И он, нахмурившись, пошел коридором, остывал, все еще надеялся, что Илга не выдержит и выскочит за ним следом, но дверь не открылась, и тогда Терехов сказал себе: «Ну и дура… Мало ли как все могло повернуться в жизни… Ну и дура». Он шел к своему дому, ссутулившись, усталый и разбитый.
19
– Терехов, один известный тебе человек желает поговорить с тобой. Я это чувствую.
Чеглинцев стоял перед Тереховым на страдалице доске, плавающей в грязи, и улыбался. Дождевые капли бежали по его носу и щекам.
– Ты, что ли, этот известный человек?
– Лично товарищ Испольнов. Василий.
– Где он?
– Нынче дома и один.
– Он тебя послал за мной?
– Послать он не мог, потому как мы с ним в разных организациях. А намекать – намекал.
– Поговорить захотел?
– А почему бы перед отъездом и не поговорить?
– Когда отъезд-то?
– Скоро. Говорят, вода в Сейбе начала спадать.
– Голова у тебя болит?
– Немного есть. А у тебя?
– Болит. Слушай, я здорово пьян был вчера?
– Ты? Да нет, не заметил. Танцевал, помню, отчаянно.
– Я сегодня с трудом встал. Вдруг увидел – солнышко. Луч на полу. Вот обрадовался! А потом снова дождь.
– Соломин шепотом уговаривал Испольнова остаться. Думал, что я сплю.
Они шли медленно, прогуливались, как курортники в счастливом санаторном забытьи, дышавшие после обеда лечебным воздухом. Сопки стояли вокруг взлохмаченные и мокрые, и облака гуляли по ним.
– Слушай, – сказал Терехов, – ты все около Арсеньевой вертишься. Ты серьезно или просто так?
– Просто так. А тебе-то какое дело?
– Я же ее сюда привез. Мне и отвечать. Хотел, чтобы жизнь у нее наладилась.
– А может, я и есть наладчик? Может, у меня серьезные намерения…
– Знаю я твои намерения… А ей сейчас очередной кобель не нужен… Иначе все по-старому пойдет… Я тебя прошу…
– Ладно, – сдвинул кепку на лоб Чеглинцев. – Если ты просишь… Я-то не обеднею…
– Слово даешь?
– Ну даю… Я вообще остепениться решил. Такие у меня планы. Доучиться хочу. Вы с Севкой в Курагине учились?

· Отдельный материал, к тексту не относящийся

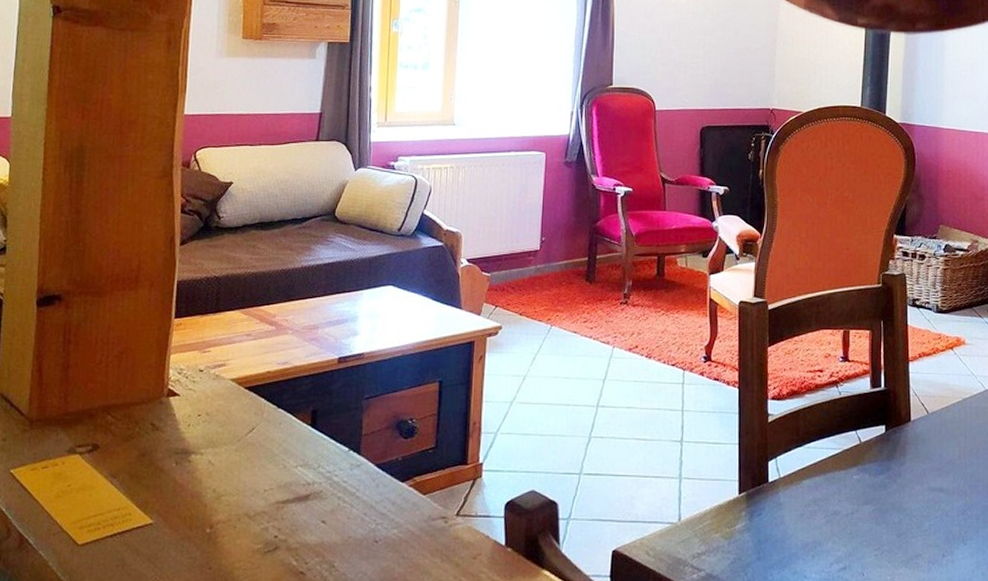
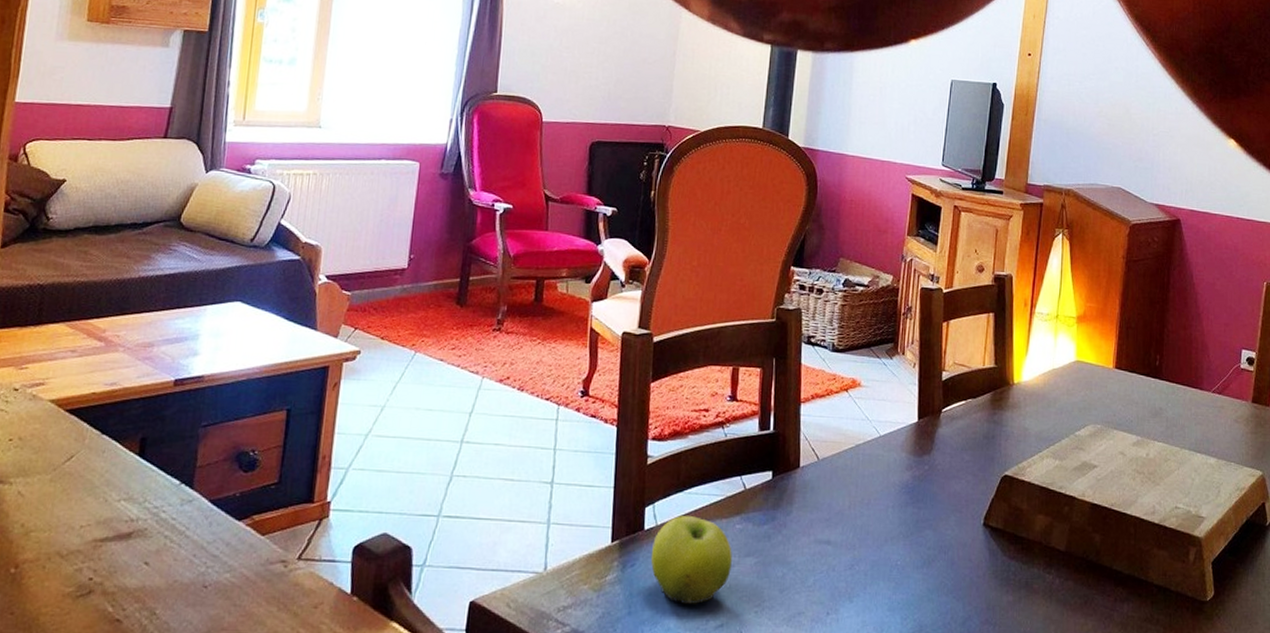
fruit: none [775,468,851,550] -> present [650,516,732,605]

– Да. Сколько у тебя классов?
– Девять. Но я девятый хочу повторить. Все забыл. Придется по вечерам таскаться в Курагино.
– Вот и пришли.
– Валяйте поговорите, а у меня есть дела. Пока.
Чеглинцев уходил стремительно, словно Испольнов мог выскочить сейчас на крыльцо и пригласить его участвовать в разговоре, былинный богатырь убегал нашкодившим второгодником, и Терехов улыбнулся ему вслед.
Испольнов сидел за столом в рыжей ковбойке, ворот расстегнув, и морщил лоб. В комнате было жарко, печка пыхтела, черные портянки и ватные штаны были разложены на ней, ароматили воздух. Испольнов заулыбался, улыбка его, как всегда, была нагловатой и ироничной, но и чуть заискивающей.